▸ **Document excerpt**
++++

Discord (marital and otherwise)

Discord (marital and otherwise)


trueSometimes it feels like a bear-trap snapping shut. You were just walking along, and the next thing you know it’s right in front of you. I’m not saying you can’t see it coming…you just choose not to. So when it hits you’re not ready. Which generally leads to more discord.


Of course, you is me. I’m trying to figure out this fearsome beast because I don’t like running into him. Can ruin a day—and my days are precious. Here’s how he appeared today (today being several months ago): Karen and Aunt Faith and I are discussing what to serve when we have five grand-daughters and my dear Bethany here for the weekend. Me: How about meatball subs on Jimmy John’s bread? Karen: No, we’re not having meatball subs. What are you thinking? Me (offended): If you think my suggestions are ridiculous, that hurts my feelings, and I’ll just stay out of the conversation. Aunt Faith: I thought it was ridiculous too. Me: Fine. That also hurts my feelings.” And I got up and started cleaning up the dishes, while they ate dessert (in silence). And discord roamed freely about our home.


A comment can spring the trap. It might be a weighted comment, it might be an innocuous comment, taken wrongly. There are two sides sending and receiving messages, and little margin for error in every transmission. That is why living in harmony is such a challenge.

++++

▸ **Working data**
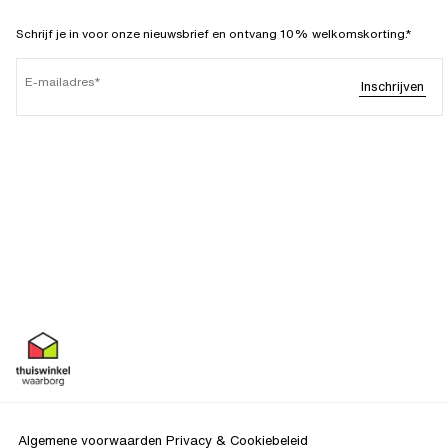
Schrijf je in voor onze nieuwsbrief en ontvang 10% welkomskorting.*
E-mailadres
Inschrijven
Algemene voorwaarden
Privacy & Cookiebeleid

++++

▸ **Activities**
**1.** In the essay on discord, what does the writer propose serving for the weekend with the granddaughters?
**2.** Put the lines read from the records into a JSON list of strings, one string per line, omitting blank lines and leaving out the pictures.
The essay and the records are unrelated to each other.

▸ **Answers in order**
**1.** Meatball subs on Jimmy John's bread.

**2.**
[
  "Schrijf je in voor onze nieuwsbrief en ontvang 10% welkomskorting.*",
  "E-mailadres",
  "Inschrijven",
  "Algemene voorwaarden",
  "Privacy & Cookiebeleid"
]